Activity: Restate the records that follow word for word. Omit the images.

-------- Input for this task --------

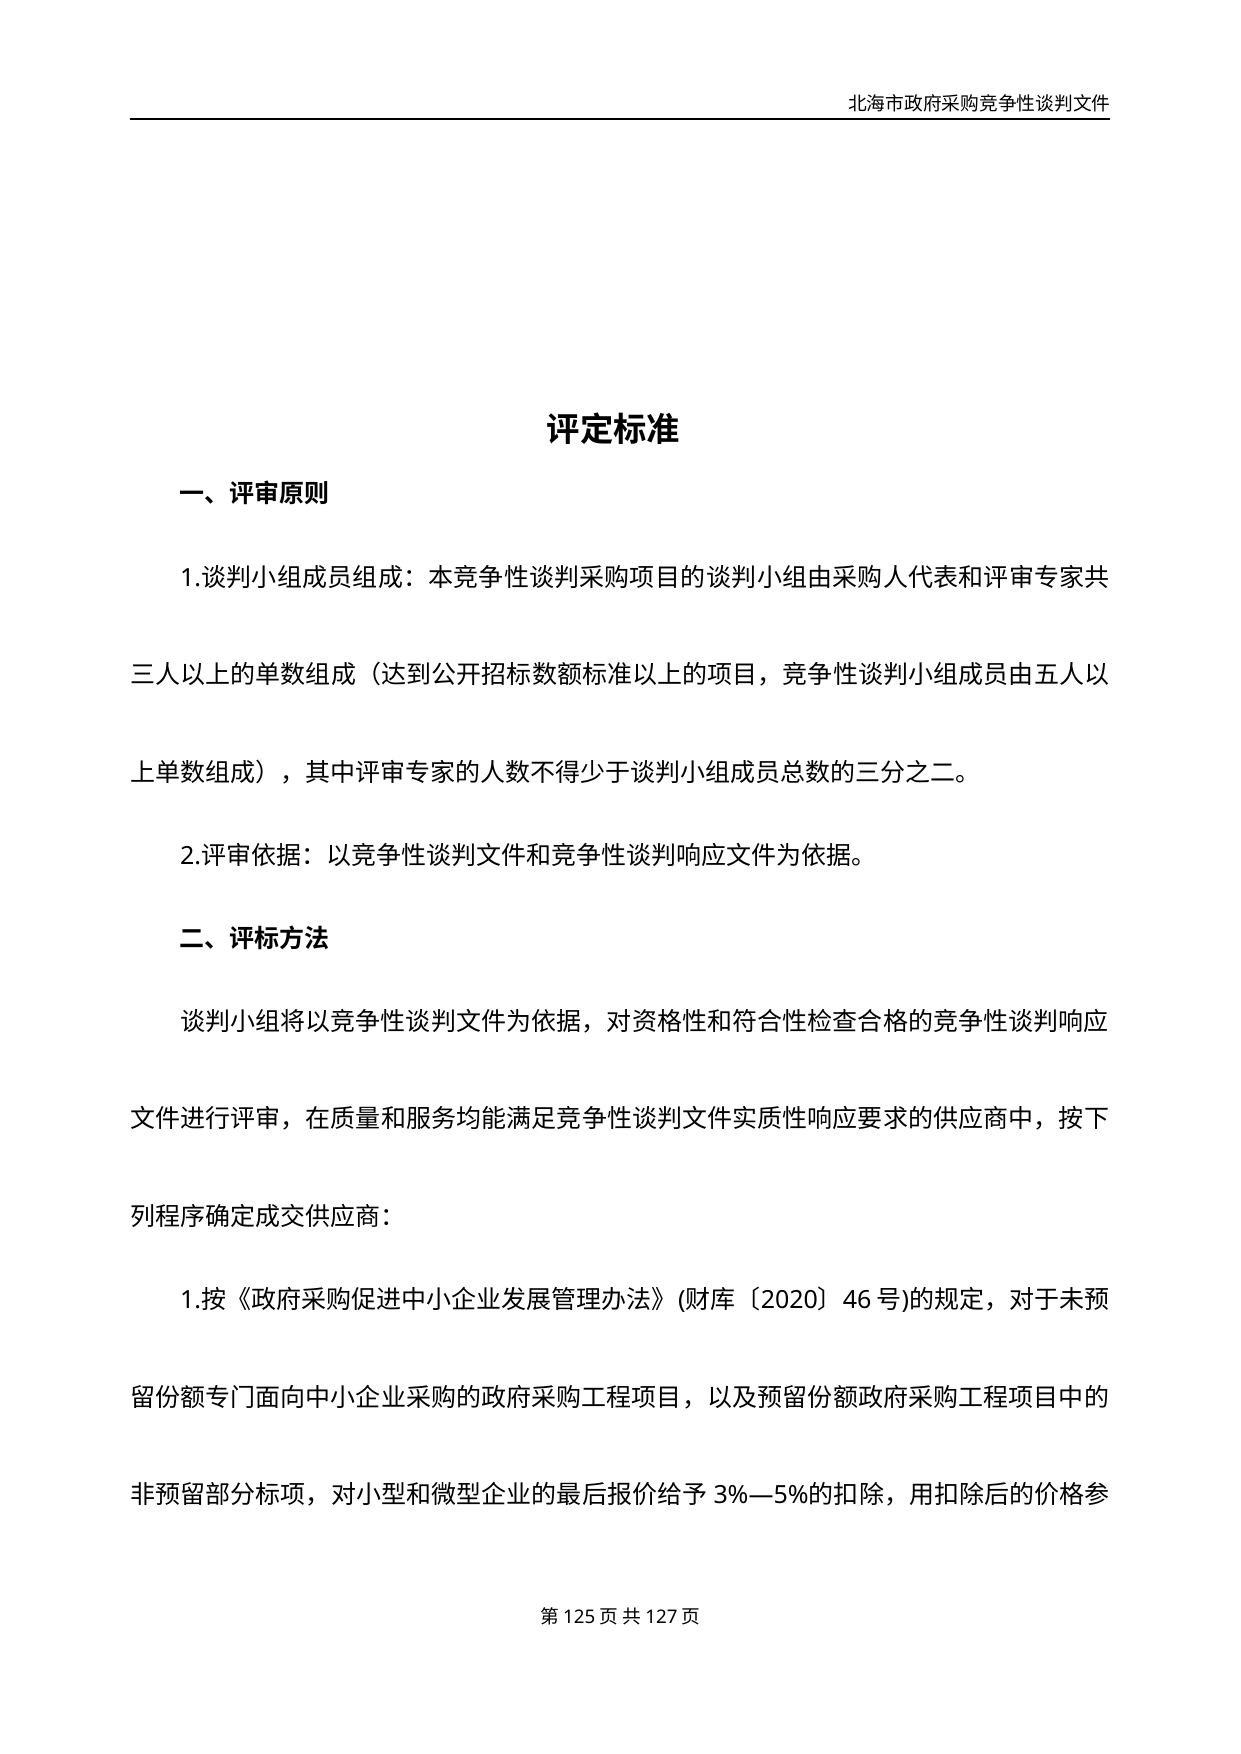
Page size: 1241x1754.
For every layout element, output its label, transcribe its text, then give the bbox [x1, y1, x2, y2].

text 1.谈判小组成员组成：本竞争性谈判采购项目的谈判小组由采购人代表和评审专家共三人以上的单数组成（达到公开招标数额标准以上的项目，竞争性谈判小组成员由五人以上单数组成），其中评审专家的人数不得少于谈判小组成员总数的三分之二。 [130, 543, 1110, 803]
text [130, 1265, 1110, 1525]
text 评定标准 [130, 394, 1110, 459]
text 二、评标方法 [130, 904, 1110, 969]
text 2.评审依据：以竞争性谈判文件和竞争性谈判响应文件为依据。 [130, 821, 1110, 886]
text 一、评审原则 [130, 459, 1110, 524]
text 谈判小组将以竞争性谈判文件为依据，对资格性和符合性检查合格的竞争性谈判响应文件进行评审，在质量和服务均能满足竞争性谈判文件实质性响应要求的供应商中，按下列程序确定成交供应商： [130, 987, 1110, 1247]
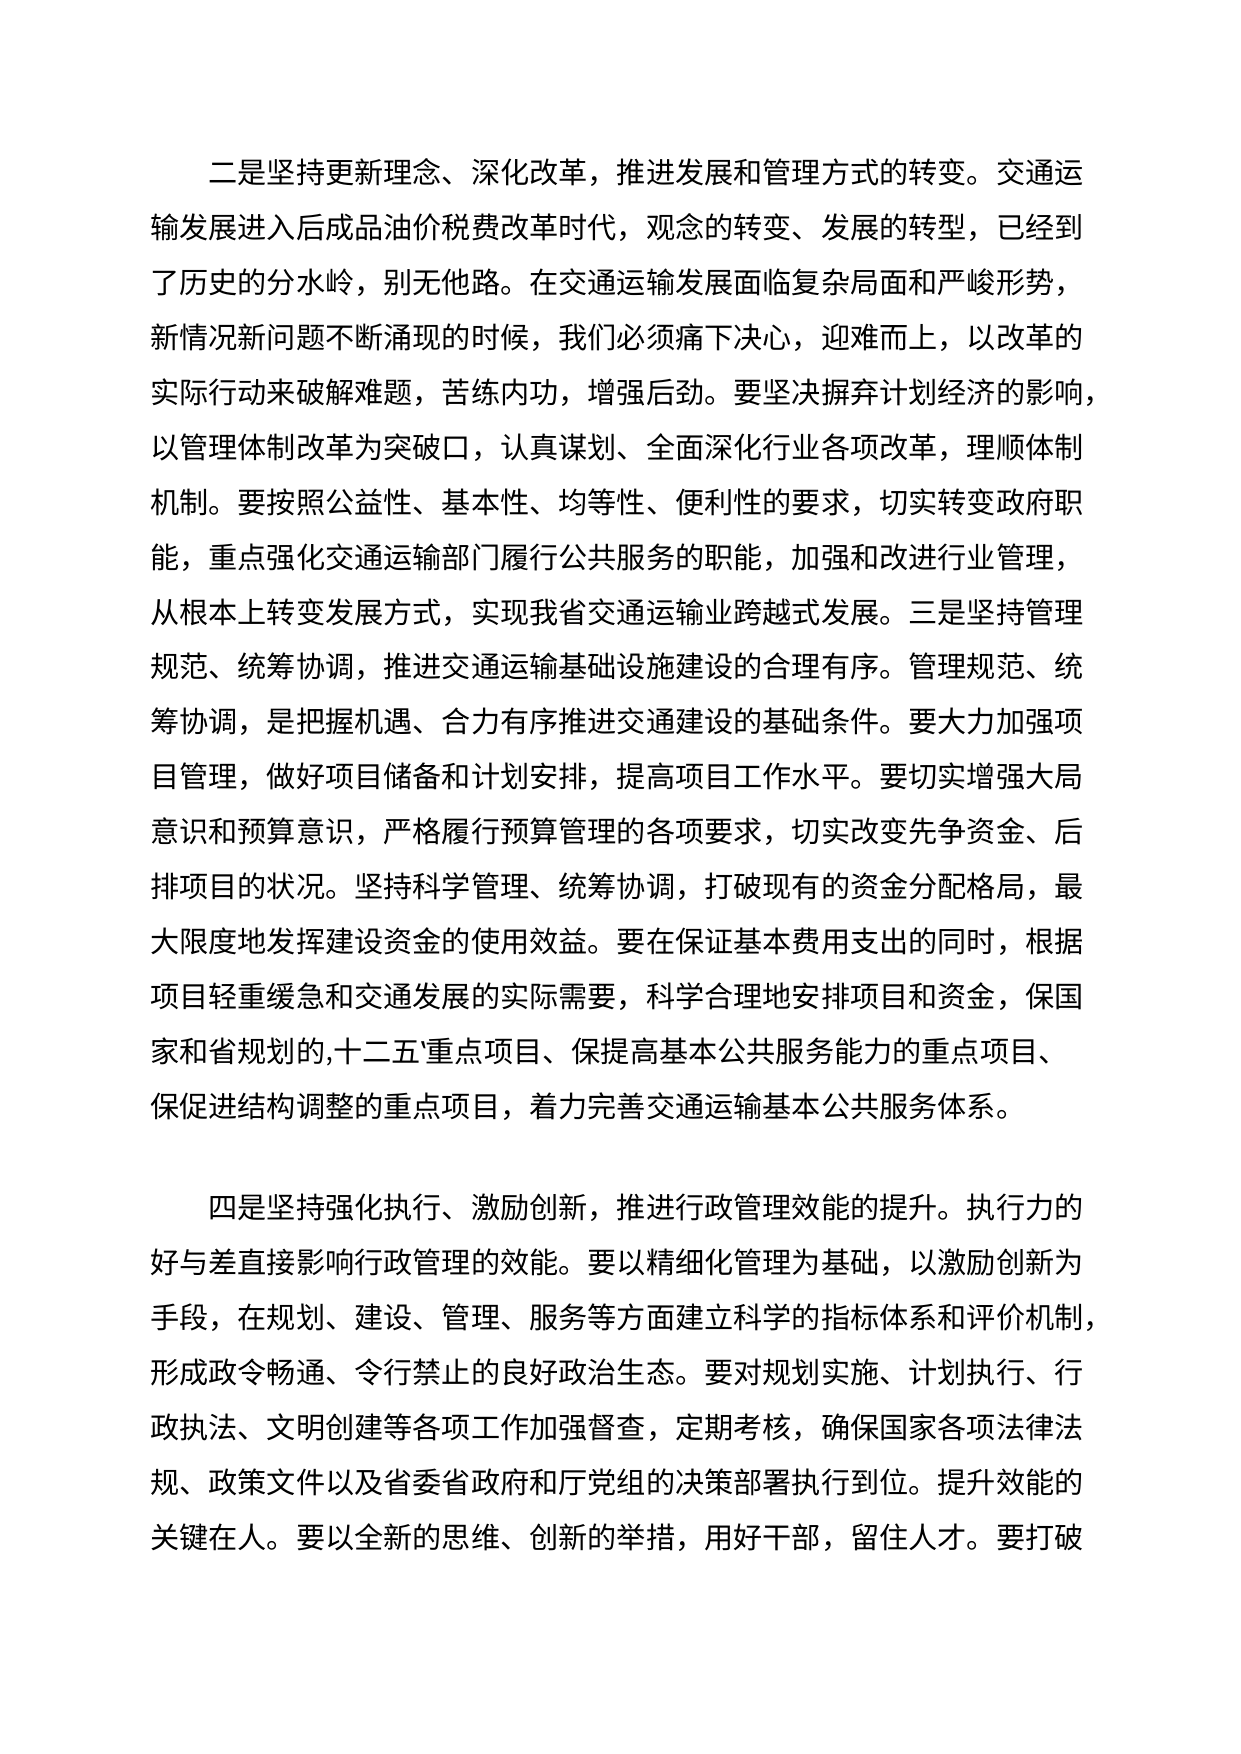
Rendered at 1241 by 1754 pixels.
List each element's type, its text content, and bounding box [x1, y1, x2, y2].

text 二是坚持更新理念、深化改革，推进发展和管理方式的转变。交通运输发展进入后成品油价税费改革时代，观念的转变、发展的转型，已经到了历史的分水岭，别无他路。在交通运输发展面临复杂局面和严峻形势，新情况新问题不断涌现的时候，我们必须痛下决心，迎难而上，以改革的实际行动来破解难题，苦练内功，增强后劲。要坚决摒弃计划经济的影响，以管理体制改革为突破口，认真谋划、全面深化行业各项改革，理顺体制机制。要按照公益性、基本性、均等性、便利性的要求，切实转变政府职能，重点强化交通运输部门履行公共服务的职能，加强和改进行业管理，从根本上转变发展方式，实现我省交通运输业跨越式发展。三是坚持管理规范、统筹协调，推进交通运输基础设施建设的合理有序。管理规范、统筹协调，是把握机遇、合力有序推进交通建设的基础条件。要大力加强项目管理，做好项目储备和计划安排，提高项目工作水平。要切实增强大局意识和预算意识，严格履行预算管理的各项要求，切实改变先争资金、后排项目的状况。坚持科学管理、统筹协调，打破现有的资金分配格局，最大限度地发挥建设资金的使用效益。要在保证基本费用支出的同时，根据项目轻重缓急和交通发展的实际需要，科学合理地安排项目和资金，保国家和省规划的‚十二五‛重点项目、保提高基本公共服务能力的重点项目、保促进结构调整的重点项目，着力完善交通运输基本公共服务体系。 [150, 150, 1090, 1126]
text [150, 1185, 1090, 1557]
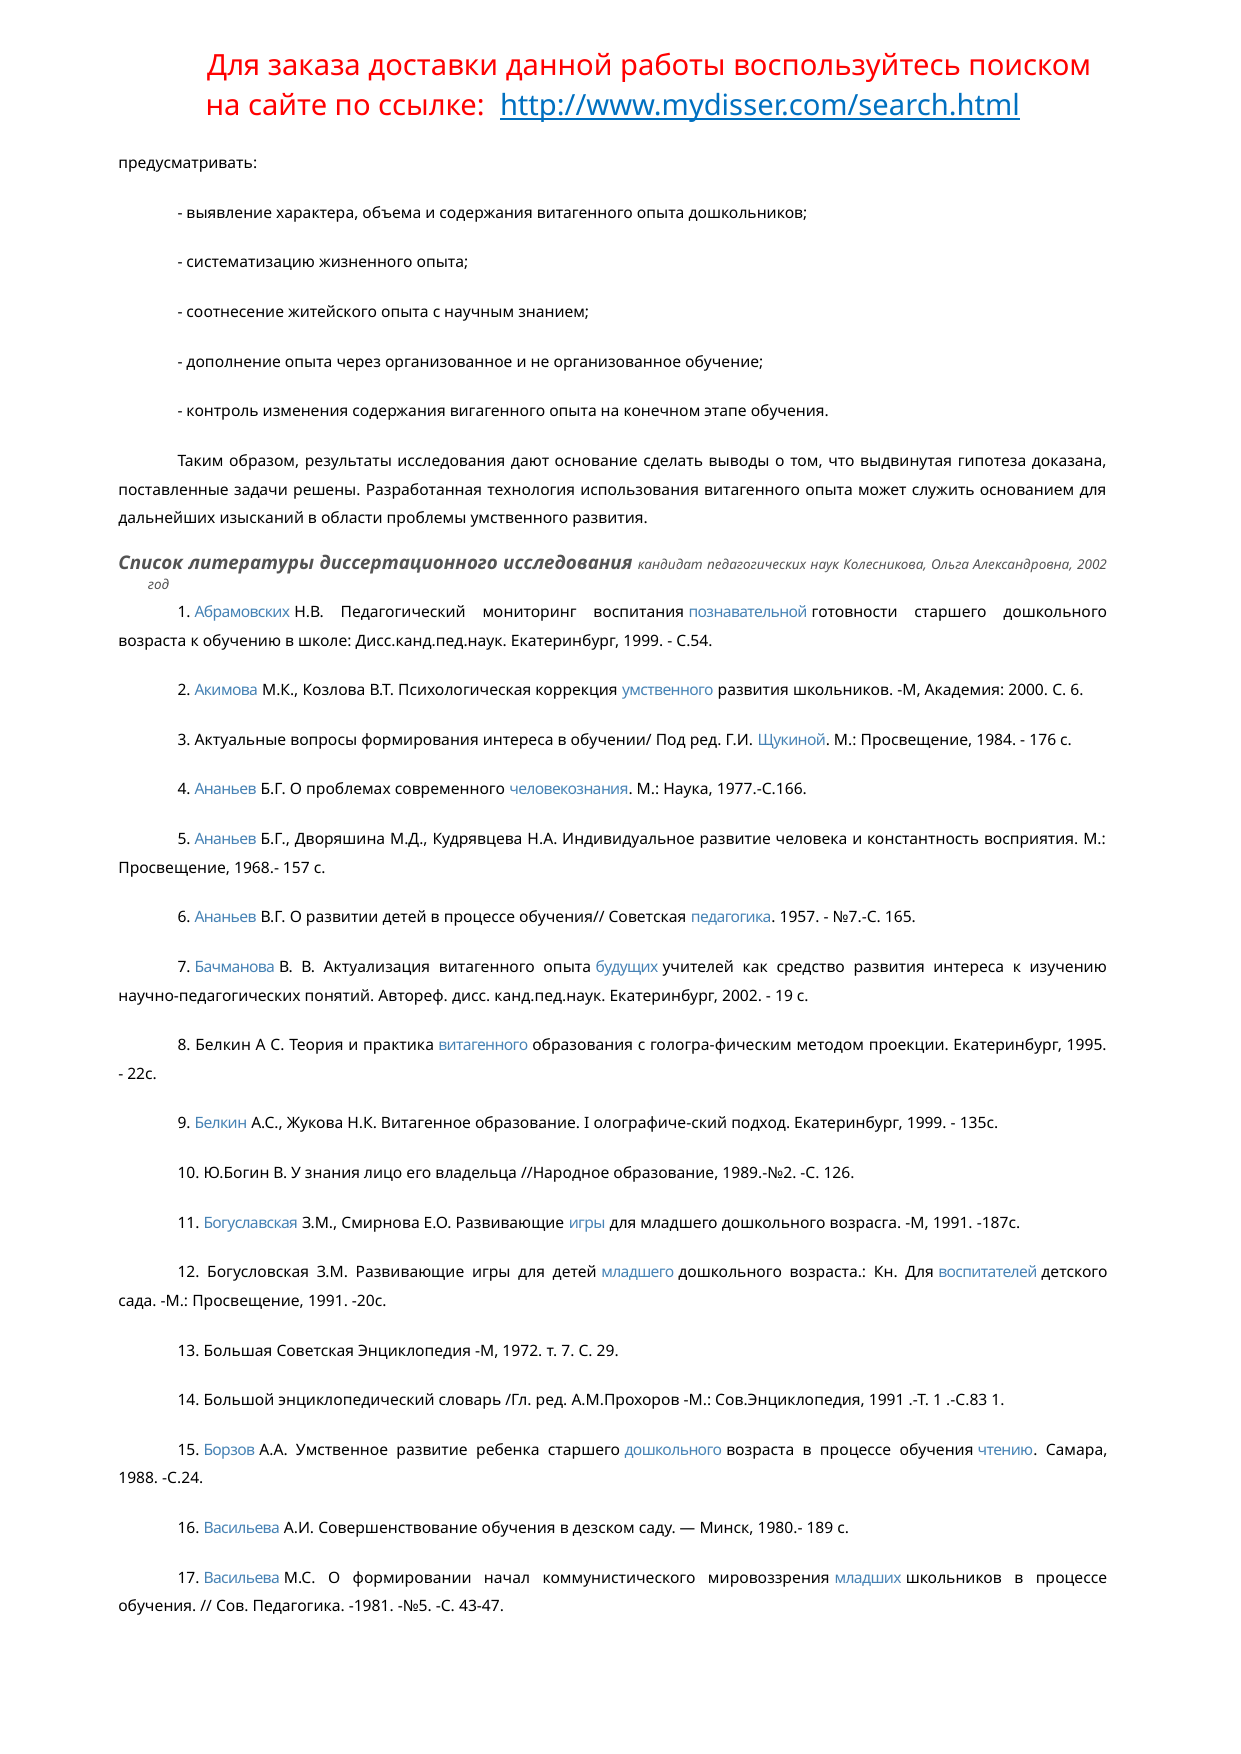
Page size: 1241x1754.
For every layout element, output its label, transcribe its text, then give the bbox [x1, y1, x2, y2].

subtitle Список литературы диссертационного исследования кандидат педагогических наук Колесникова, Ольга Александровна, 2002 год [118, 549, 1107, 593]
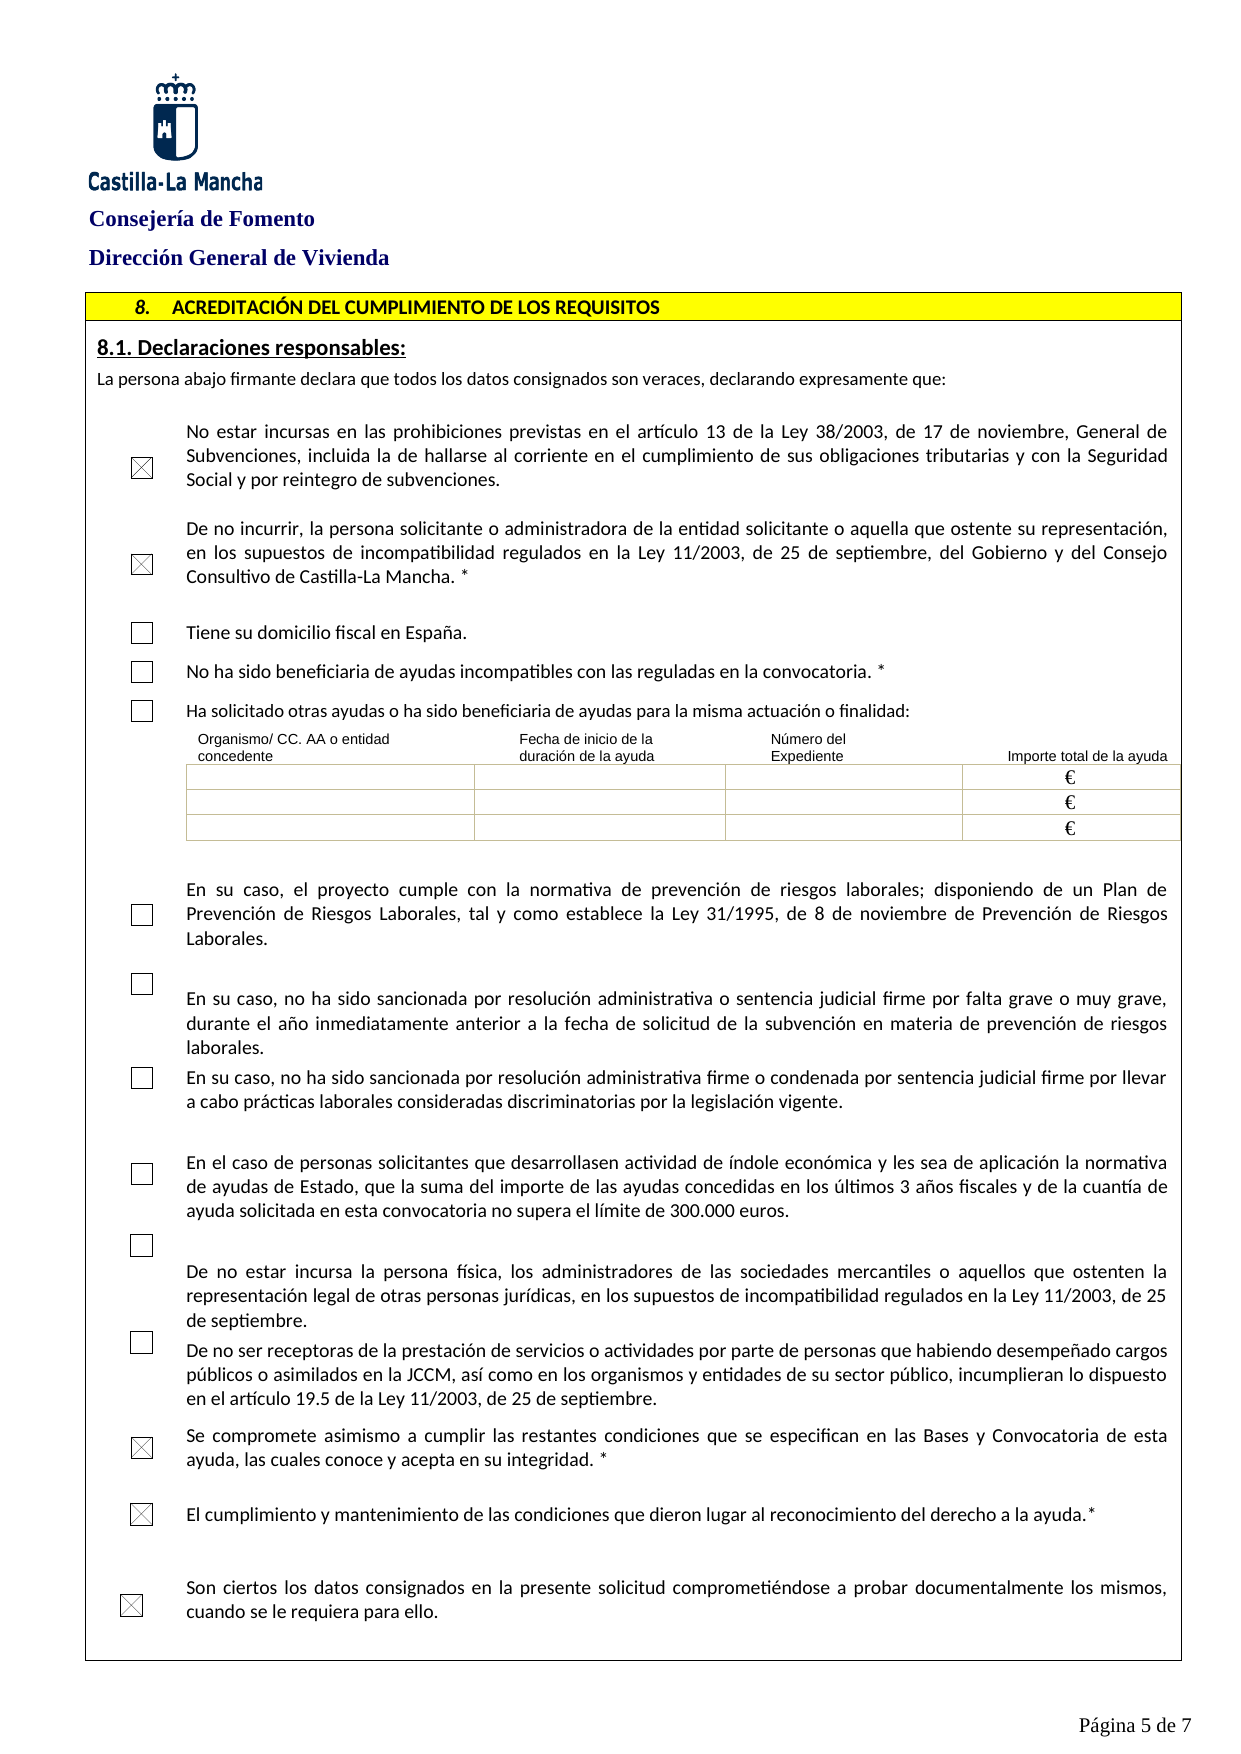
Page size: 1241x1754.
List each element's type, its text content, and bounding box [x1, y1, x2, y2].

--------

Expected answer:
Page size: 1241x1754.
For every layout element, output its label, transcribe its text, then give the bbox [x1, y1, x2, y2].

text 1.谈判小组成员组成：本竞争性谈判采购项目的谈判小组由采购人代表和评审专家共三人以上的单数组成（达到公开招标数额标准以上的项目，竞争性谈判小组成员由五人以上单数组成），其中评审专家的人数不得少于谈判小组成员总数的三分之二。 [130, 543, 1110, 803]
text [130, 1265, 1110, 1525]
text 评定标准 [130, 394, 1110, 459]
text 二、评标方法 [130, 904, 1110, 969]
text 2.评审依据：以竞争性谈判文件和竞争性谈判响应文件为依据。 [130, 821, 1110, 886]
text 一、评审原则 [130, 459, 1110, 524]
text 谈判小组将以竞争性谈判文件为依据，对资格性和符合性检查合格的竞争性谈判响应文件进行评审，在质量和服务均能满足竞争性谈判文件实质性响应要求的供应商中，按下列程序确定成交供应商： [130, 987, 1110, 1247]
Rendered at 1241 by 1754 pixels.
List each element's type, its text content, and bounding box [x1, y1, x2, y2].

text 二是坚持更新理念、深化改革，推进发展和管理方式的转变。交通运输发展进入后成品油价税费改革时代，观念的转变、发展的转型，已经到了历史的分水岭，别无他路。在交通运输发展面临复杂局面和严峻形势，新情况新问题不断涌现的时候，我们必须痛下决心，迎难而上，以改革的实际行动来破解难题，苦练内功，增强后劲。要坚决摒弃计划经济的影响，以管理体制改革为突破口，认真谋划、全面深化行业各项改革，理顺体制机制。要按照公益性、基本性、均等性、便利性的要求，切实转变政府职能，重点强化交通运输部门履行公共服务的职能，加强和改进行业管理，从根本上转变发展方式，实现我省交通运输业跨越式发展。三是坚持管理规范、统筹协调，推进交通运输基础设施建设的合理有序。管理规范、统筹协调，是把握机遇、合力有序推进交通建设的基础条件。要大力加强项目管理，做好项目储备和计划安排，提高项目工作水平。要切实增强大局意识和预算意识，严格履行预算管理的各项要求，切实改变先争资金、后排项目的状况。坚持科学管理、统筹协调，打破现有的资金分配格局，最大限度地发挥建设资金的使用效益。要在保证基本费用支出的同时，根据项目轻重缓急和交通发展的实际需要，科学合理地安排项目和资金，保国家和省规划的‚十二五‛重点项目、保提高基本公共服务能力的重点项目、保促进结构调整的重点项目，着力完善交通运输基本公共服务体系。 [150, 150, 1090, 1126]
text [150, 1185, 1090, 1557]
Page size: 1241x1754.
For every layout element, output its label, transcribe its text, then give the bbox [x1, y1, x2, y2].

subtitle Список литературы диссертационного исследования кандидат педагогических наук Колесникова, Ольга Александровна, 2002 год [118, 549, 1107, 593]
Page size: 1241x1754.
List each element's type, its text content, and bounding box [x1, y1, x2, y2].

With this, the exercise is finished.